- Opening Delimiter -

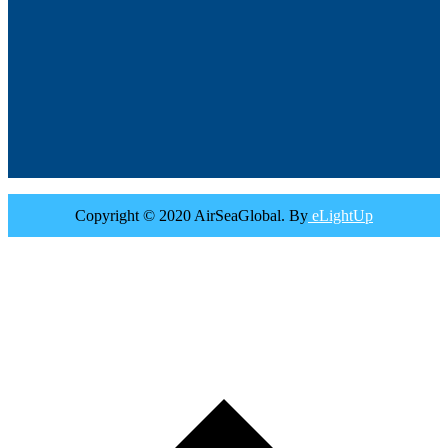
Copyright © 2020 AirSeaGlobal. By
eLightUp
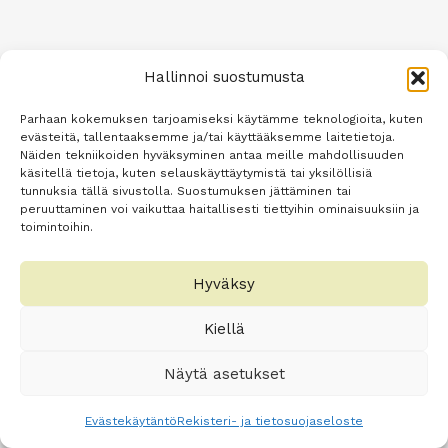
Hallinnoi suostumusta
Parhaan kokemuksen tarjoamiseksi käytämme teknologioita, kuten
evästeitä, tallentaaksemme ja/tai käyttääksemme laitetietoja.
Näiden tekniikoiden hyväksyminen antaa meille mahdollisuuden
käsitellä tietoja, kuten selauskäyttäytymistä tai yksilöllisiä
tunnuksia tällä sivustolla. Suostumuksen jättäminen tai
peruuttaminen voi vaikuttaa haitallisesti tiettyihin ominaisuuksiin ja
toimintoihin.
Hyväksy
Kiellä
Näytä asetukset
Evästekäytäntö
Rekisteri- ja tietosuojaseloste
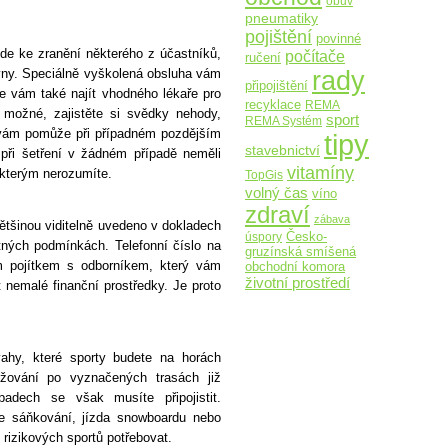
obuv
pneumatiky
pojištění
povinné
jde ke zranění některého z účastníků,
počítače
ručení
rady
ovny. Speciálně vyškolená obsluha vám
připojištění
že vám také najít vhodného lékaře pro
recyklace
REMA
 možné, zajistěte si svědky nehody,
sport
REMA Systém
 vám pomůže při případném pozdějším
tipy
stavebnictví
 při šetření v žádném případě neměli
vitamíny
 kterým nerozumíte.
TopGis
volný čas
víno
zdraví
zábava
většinou viditelně uvedeno v dokladech
Česko-
úspory
stných podmínkách. Telefonní číslo na
gruzínská smíšená
m pojítkem s odborníkem, který vám
obchodní komora
životní prostředí
 nemalé finanční prostředky. Je proto
vahy, které sporty budete na horách
yžování po vyznačených trasách již
padech se však musíte připojistit.
o je sáňkování, jízda snowboardu nebo
í rizikových sportů potřebovat.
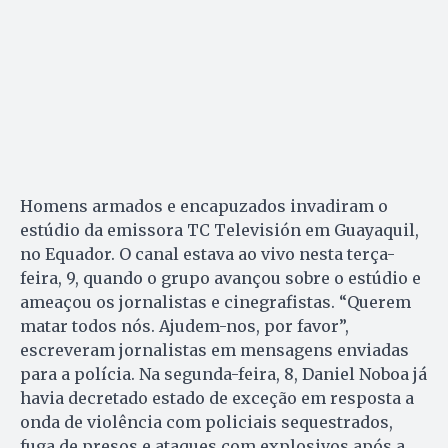
Homens armados e encapuzados invadiram o
estúdio da emissora TC Televisión em Guayaquil,
no Equador. O canal estava ao vivo nesta terça-
feira, 9, quando o grupo avançou sobre o estúdio e
ameaçou os jornalistas e cinegrafistas. “Querem
matar todos nós. Ajudem-nos, por favor”,
escreveram jornalistas em mensagens enviadas
para a polícia. Na segunda-feira, 8, Daniel Noboa já
havia decretado estado de exceção em resposta a
onda de violência com policiais sequestrados,
fuga de presos e ataques com explosivos após a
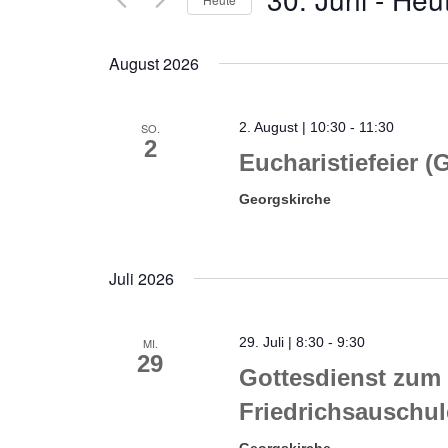
Datum
wählen.
August 2026
2. August | 10:30
-
11:30
SO.
2
Eucharistiefeier (
Georgskirche
Juli 2026
29. Juli | 8:30
-
9:30
MI.
29
Gottesdienst zum 
Friedrichsauschul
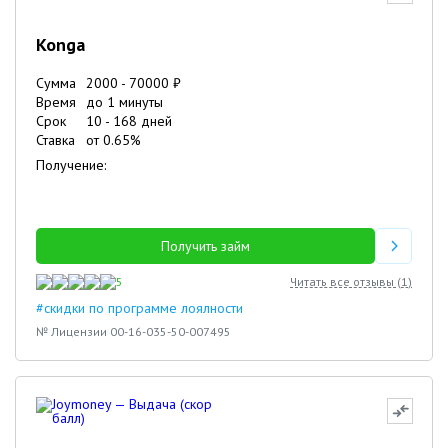
Konga
Сумма
2000
-
70000
₽
Время
до 1 минуты
Срок
10
-
168
дней
Ставка
от
0.65
%
Получение:
Получить займ
5
Читать все отзывы (
1
)
#скидки по программе лоялности
№ Лицензии 00-16-035-50-007495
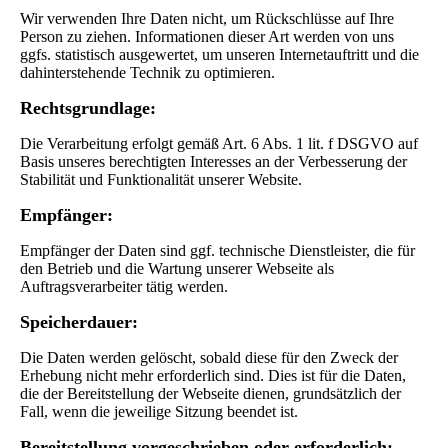
Wir verwenden Ihre Daten nicht, um Rückschlüsse auf Ihre
Person zu ziehen. Informationen dieser Art werden von uns
ggfs. statistisch ausgewertet, um unseren Internetauftritt und die
dahinterstehende Technik zu optimieren.
Rechtsgrundlage:
Die Verarbeitung erfolgt gemäß Art. 6 Abs. 1 lit. f DSGVO auf
Basis unseres berechtigten Interesses an der Verbesserung der
Stabilität und Funktionalität unserer Website.
Empfänger:
Empfänger der Daten sind ggf. technische Dienstleister, die für
den Betrieb und die Wartung unserer Webseite als
Auftragsverarbeiter tätig werden.
Speicherdauer:
Die Daten werden gelöscht, sobald diese für den Zweck der
Erhebung nicht mehr erforderlich sind. Dies ist für die Daten,
die der Bereitstellung der Webseite dienen, grundsätzlich der
Fall, wenn die jeweilige Sitzung beendet ist.
Bereitstellung vorgeschrieben oder erforderlich:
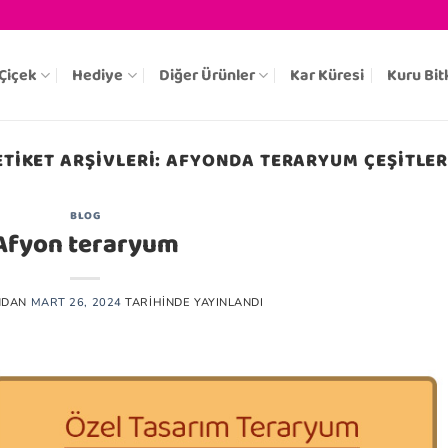
Çiçek
Hediye
Diğer Ürünler
Kar Küresi
Kuru Bit
ETIKET ARŞIVLERI:
AFYONDA TERARYUM ÇEŞITLER
BLOG
Afyon teraryum
NDAN
MART 26, 2024
TARIHINDE YAYINLANDI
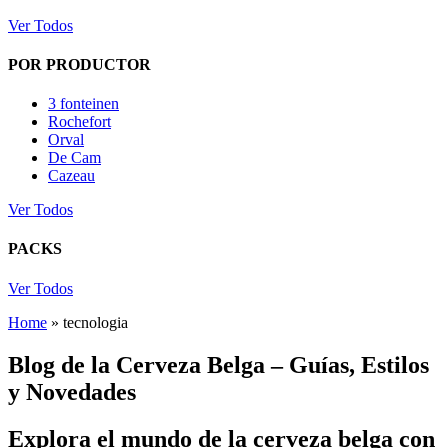
Ver Todos
POR PRODUCTOR
3 fonteinen
Rochefort
Orval
De Cam
Cazeau
Ver Todos
PACKS
Ver Todos
Home
»
tecnologia
Blog de la Cerveza Belga – Guías, Estilos
y Novedades
Explora el mundo de la cerveza belga con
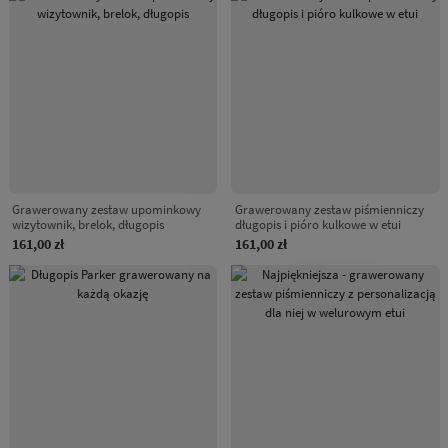
Grawerowany zestaw upominkowy
Grawerowany zestaw piśmienniczy
wizytownik, brelok, długopis
długopis i pióro kulkowe w etui
161,00 zł
161,00 zł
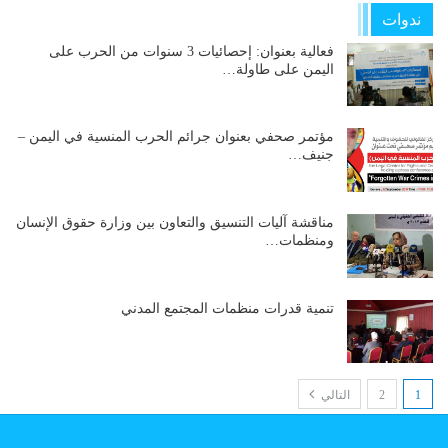
ندوات
فعالية بعنوان: إحصائيات 3 سنوات من الحرب على
اليمن على طاولة…
مؤتمر صحفي بعنوان جرائم الحرب المنسية في اليمن –
جنيف…
مناقشة آليات التنسيق والتعاون بين وزارة حقوق الإنسان
ومنظمات…
تنمية قدرات منظمات المجتمع المدني
1
2
التالي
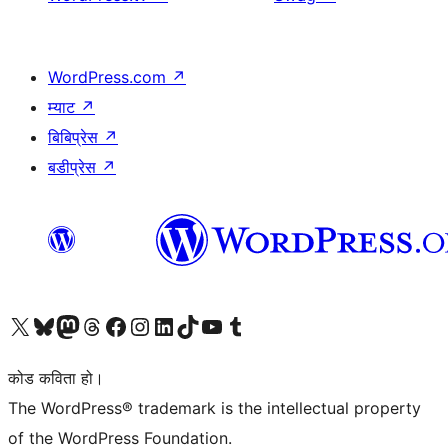
WordPress.com
↗
म्याट
↗
बिबिप्रेस
↗
बडीप्रेस
↗
हाम्रो X (पहिले ट्विटर) खातामा जानुहोस्
हाम्रो Bluesky खाता भ्रमण गर्नुहोस्
हाम्रो म्यास्टोडन खाता भ्रमण गर्नुहोस्
हाम्रो थ्रेड्स खातामा जानुहोस्
हाम्रो फेसबुक पेजमा जानुहोस्
हाम्रो इन्स्टाग्राम खातामा जानुहोस्
हाम्रो लिङ्क्डइन खातामा जानुहोस्
हाम्रो TikTok खाता भ्रमण गर्नुहोस्
हाम्रो युट्युब च्यानलमा जानुहोस्
हाम्रो टम्बलर खाता भ्रमण गर्नुहोस्
कोड कविता हो।
The WordPress® trademark is the intellectual property
of the WordPress Foundation.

- Closing Delimiter -

● **Task goal**
Reproduce the text read from every page in the records above, line for line and unchanged. Leave out the pictures.

● **Response to the exercise**
Copyright © 2020 AirSeaGlobal. By
eLightUp
Hallinnoi suostumusta
Parhaan kokemuksen tarjoamiseksi käytämme teknologioita, kuten
evästeitä, tallentaaksemme ja/tai käyttääksemme laitetietoja.
Näiden tekniikoiden hyväksyminen antaa meille mahdollisuuden
käsitellä tietoja, kuten selauskäyttäytymistä tai yksilöllisiä
tunnuksia tällä sivustolla. Suostumuksen jättäminen tai
peruuttaminen voi vaikuttaa haitallisesti tiettyihin ominaisuuksiin ja
toimintoihin.
Hyväksy
Kiellä
Näytä asetukset
Evästekäytäntö
Rekisteri- ja tietosuojaseloste
obuv
pneumatiky
pojištění
povinné
jde ke zranění některého z účastníků,
počítače
ručení
rady
ovny. Speciálně vyškolená obsluha vám
připojištění
že vám také najít vhodného lékaře pro
recyklace
REMA
 možné, zajistěte si svědky nehody,
sport
REMA Systém
 vám pomůže při případném pozdějším
tipy
stavebnictví
 při šetření v žádném případě neměli
vitamíny
 kterým nerozumíte.
TopGis
volný čas
víno
zdraví
zábava
většinou viditelně uvedeno v dokladech
Česko-
úspory
stných podmínkách. Telefonní číslo na
gruzínská smíšená
m pojítkem s odborníkem, který vám
obchodní komora
životní prostředí
 nemalé finanční prostředky. Je proto
vahy, které sporty budete na horách
yžování po vyznačených trasách již
padech se však musíte připojistit.
o je sáňkování, jízda snowboardu nebo
í rizikových sportů potřebovat.
Homens armados e encapuzados invadiram o
estúdio da emissora TC Televisión em Guayaquil,
no Equador. O canal estava ao vivo nesta terça-
feira, 9, quando o grupo avançou sobre o estúdio e
ameaçou os jornalistas e cinegrafistas. “Querem
matar todos nós. Ajudem-nos, por favor”,
escreveram jornalistas em mensagens enviadas
para a polícia. Na segunda-feira, 8, Daniel Noboa já
havia decretado estado de exceção em resposta a
onda de violência com policiais sequestrados,
fuga de presos e ataques com explosivos após a
Datum
wählen.
August 2026
2. August | 10:30
-
11:30
SO.
2
Eucharistiefeier (
Georgskirche
Juli 2026
29. Juli | 8:30
-
9:30
MI.
29
Gottesdienst zum 
Friedrichsauschul
Konga
Сумма
2000
-
70000
₽
Время
до 1 минуты
Срок
10
-
168
дней
Ставка
от
0.65
%
Получение:
Получить займ
5
Читать все отзывы (
1
)
#скидки по программе лоялности
№ Лицензии 00-16-035-50-007495
Wir verwenden Ihre Daten nicht, um Rückschlüsse auf Ihre
Person zu ziehen. Informationen dieser Art werden von uns
ggfs. statistisch ausgewertet, um unseren Internetauftritt und die
dahinterstehende Technik zu optimieren.
Rechtsgrundlage:
Die Verarbeitung erfolgt gemäß Art. 6 Abs. 1 lit. f DSGVO auf
Basis unseres berechtigten Interesses an der Verbesserung der
Stabilität und Funktionalität unserer Website.
Empfänger:
Empfänger der Daten sind ggf. technische Dienstleister, die für
den Betrieb und die Wartung unserer Webseite als
Auftragsverarbeiter tätig werden.
Speicherdauer:
Die Daten werden gelöscht, sobald diese für den Zweck der
Erhebung nicht mehr erforderlich sind. Dies ist für die Daten,
die der Bereitstellung der Webseite dienen, grundsätzlich der
Fall, wenn die jeweilige Sitzung beendet ist.
Bereitstellung vorgeschrieben oder erforderlich:
Çiçek
Hediye
Diğer Ürünler
Kar Küresi
Kuru Bit
ETIKET ARŞIVLERI:
AFYONDA TERARYUM ÇEŞITLER
BLOG
Afyon teraryum
NDAN
MART 26, 2024
TARIHINDE YAYINLANDI
Ver Todos
POR PRODUCTOR
3 fonteinen
Rochefort
Orval
De Cam
Cazeau
Ver Todos
PACKS
Ver Todos
Home
»
tecnologia
Blog de la Cerveza Belga – Guías, Estilos
y Novedades
Explora el mundo de la cerveza belga con
Grawerowany zestaw upominkowy
Grawerowany zestaw piśmienniczy
wizytownik, brelok, długopis
długopis i pióro kulkowe w etui
161,00 zł
161,00 zł
ندوات
فعالية بعنوان: إحصائيات 3 سنوات من الحرب على
اليمن على طاولة…
مؤتمر صحفي بعنوان جرائم الحرب المنسية في اليمن –
جنيف…
مناقشة آليات التنسيق والتعاون بين وزارة حقوق الإنسان
ومنظمات…
تنمية قدرات منظمات المجتمع المدني
1
2
التالي
WordPress.com
↗
म्याट
↗
बिबिप्रेस
↗
बडीप्रेस
↗
हाम्रो X (पहिले ट्विटर) खातामा जानुहोस्
हाम्रो Bluesky खाता भ्रमण गर्नुहोस्
हाम्रो म्यास्टोडन खाता भ्रमण गर्नुहोस्
हाम्रो थ्रेड्स खातामा जानुहोस्
हाम्रो फेसबुक पेजमा जानुहोस्
हाम्रो इन्स्टाग्राम खातामा जानुहोस्
हाम्रो लिङ्क्डइन खातामा जानुहोस्
हाम्रो TikTok खाता भ्रमण गर्नुहोस्
हाम्रो युट्युब च्यानलमा जानुहोस्
हाम्रो टम्बलर खाता भ्रमण गर्नुहोस्
कोड कविता हो।
The WordPress® trademark is the intellectual property
of the WordPress Foundation.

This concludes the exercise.